As long as they don't have an address space explicitly defined.
This allows builtins with pointer arguments to be used with OpenCL.
Shall TODO/comment be added somewhere saying that handling address space number of pointers in builtins is still to be implemented?
Also what the number should be for OpenCL? Should it be taken from LangAS::ID enum?
Not sure if this cast might create a problem in some OpenCL-GPU architectures, because spec generally disallows conversion between constant and any other address spaces (see OpenCL C v2.0 s6.5.5).
I feel like a better way to handle this would be to create separate builtins overloads for constant and generic address space in OpenCL v2.0 and for all address spaces in OpenCL <v2.0. But this seems more work to me.
This appears to be implemented already, but there are no builtins using it. What does need to be done is add a way to
specify a named address space, like constant or local, because right now the builtins only accept integer address spaces.
I'm not sure about the cast issue. I do see that for memcpy addrspacecast IR instructions are emitted.
I'm open to adding separate overloads, I just wanted to try a generic solution first.
Could you please look into this. The solution doesn't seem generic to me, because in OpenCL conversions from constant to other address spaces are not allowed. Which means this would most likely be a problem to handle correctly on the later compiler steps. In Clang however, we can avoid this issue by creating different overloads for such builtins and calling directly the right overload instead of having one overload and adding conversions to match it.
not sure how to align this with C, but for OpenCL code we would need something like:
if address space of ptr not given, create multiple signatures of the corresponding builtin.
For example for this builtin:
BUILTIN(builtin_test, "vcC*" , "nc"), Clang would have to add the following to the list of known declarations in CL2.0:
void builtin_test(generic const char* ptr);
and for all earlier OpenCL versions:
void builtin_test(local const char* ptr);
However, your fix might be acceptable for C.
Here is an updated patch with an entirely different approach. Instead of inserting addressspace casts, this patch rewrites the function declaration to match the address space of the call arguments.
Much better approach, a few comments inline.
We need something similar for C. We're already using (in an out-of-tree target) the specified-address-space notation for some things that only apply in one address space, but this causes some issues. For example, we want all of the atomics builtins to support pointers in multiple address spaces, but will need to emit very different machine code (and therefore, different IR) for atomics in different address spaces.
Address space casts have well-defined semantics on our architecture and are not always permitted for arbitrary pointers, so just casting to a different AS would work.
Why not a SmallVector? I don't think this will ever have more than 4 entries (or is it 6 for the atomic compare and exchange?). A SmallVector<QualType, 8> should avoid any heap allocation.
Why not use FT->param_types()?
This check looks expensive. Have you profiled this on large codebases with a lot of builtin calls? I'd imagine that adding a DenseMap cache would be faster.
Is it worth having a fast path for builtins that don't have any pointer params?
Hi, here is an updated patch.
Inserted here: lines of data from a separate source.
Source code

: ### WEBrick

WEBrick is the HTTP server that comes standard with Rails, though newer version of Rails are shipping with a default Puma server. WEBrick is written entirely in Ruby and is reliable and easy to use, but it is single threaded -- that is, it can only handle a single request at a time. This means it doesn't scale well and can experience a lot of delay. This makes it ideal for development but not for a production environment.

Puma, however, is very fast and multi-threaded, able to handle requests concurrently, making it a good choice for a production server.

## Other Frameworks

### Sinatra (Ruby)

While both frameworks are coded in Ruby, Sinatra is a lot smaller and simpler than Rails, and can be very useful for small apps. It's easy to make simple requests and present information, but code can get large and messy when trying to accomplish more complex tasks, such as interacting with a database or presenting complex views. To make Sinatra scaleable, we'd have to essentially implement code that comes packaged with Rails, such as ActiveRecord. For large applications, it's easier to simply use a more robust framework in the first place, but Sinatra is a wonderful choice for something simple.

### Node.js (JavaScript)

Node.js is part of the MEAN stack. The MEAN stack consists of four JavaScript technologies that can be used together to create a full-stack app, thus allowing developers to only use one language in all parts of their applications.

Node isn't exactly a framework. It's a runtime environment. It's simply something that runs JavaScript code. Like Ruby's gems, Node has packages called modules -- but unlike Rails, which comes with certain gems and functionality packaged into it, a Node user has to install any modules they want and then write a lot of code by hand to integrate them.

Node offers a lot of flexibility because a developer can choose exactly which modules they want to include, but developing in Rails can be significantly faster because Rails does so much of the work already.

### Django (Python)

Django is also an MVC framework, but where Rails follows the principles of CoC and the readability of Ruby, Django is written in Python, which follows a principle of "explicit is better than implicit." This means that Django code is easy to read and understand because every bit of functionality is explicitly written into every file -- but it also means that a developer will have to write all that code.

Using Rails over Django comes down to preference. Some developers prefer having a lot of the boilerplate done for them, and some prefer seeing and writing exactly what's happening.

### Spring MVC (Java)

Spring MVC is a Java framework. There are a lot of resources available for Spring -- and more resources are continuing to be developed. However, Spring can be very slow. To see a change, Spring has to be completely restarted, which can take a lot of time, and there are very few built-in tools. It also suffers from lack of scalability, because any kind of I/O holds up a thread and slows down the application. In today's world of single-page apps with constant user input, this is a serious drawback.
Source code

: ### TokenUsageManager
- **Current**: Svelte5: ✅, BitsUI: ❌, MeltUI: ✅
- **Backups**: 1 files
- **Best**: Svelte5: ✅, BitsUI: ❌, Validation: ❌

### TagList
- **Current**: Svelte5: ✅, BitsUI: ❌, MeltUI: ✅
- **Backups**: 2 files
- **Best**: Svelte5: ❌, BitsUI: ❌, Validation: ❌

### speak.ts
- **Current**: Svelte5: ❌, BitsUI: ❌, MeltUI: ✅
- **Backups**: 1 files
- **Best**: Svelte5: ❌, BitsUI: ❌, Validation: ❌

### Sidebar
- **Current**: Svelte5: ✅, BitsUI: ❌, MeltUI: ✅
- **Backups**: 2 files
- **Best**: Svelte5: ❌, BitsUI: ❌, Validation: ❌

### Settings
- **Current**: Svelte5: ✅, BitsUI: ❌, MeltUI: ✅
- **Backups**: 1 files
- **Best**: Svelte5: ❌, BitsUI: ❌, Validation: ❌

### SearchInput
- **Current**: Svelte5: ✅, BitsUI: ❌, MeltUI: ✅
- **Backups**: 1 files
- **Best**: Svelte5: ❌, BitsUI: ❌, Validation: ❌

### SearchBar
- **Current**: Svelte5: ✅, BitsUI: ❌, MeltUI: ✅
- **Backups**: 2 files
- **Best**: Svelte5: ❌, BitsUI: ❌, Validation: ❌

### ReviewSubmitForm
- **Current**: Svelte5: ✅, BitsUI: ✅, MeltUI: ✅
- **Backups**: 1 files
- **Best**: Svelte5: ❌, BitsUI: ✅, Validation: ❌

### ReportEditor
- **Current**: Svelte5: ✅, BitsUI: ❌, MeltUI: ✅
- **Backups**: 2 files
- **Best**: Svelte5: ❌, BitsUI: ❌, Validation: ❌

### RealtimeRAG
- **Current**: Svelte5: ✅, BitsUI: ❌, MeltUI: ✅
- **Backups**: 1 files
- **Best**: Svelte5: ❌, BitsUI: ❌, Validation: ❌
I've addressed all comments except I did not add a DensMap to rewriteBuiltinFunctionDecl(), I wasn't sure exactly how to use this to speed up the function. I can still add this if people think it will help. I did some profiling of a function with 100,000 __builtin_memcpy() calls and this patch doesn't seem to increase compile time.
I also did not add handling for return types. I wasn't able to figure out how to get the actual call expression which had the return type used in the code. I added a TODO for this.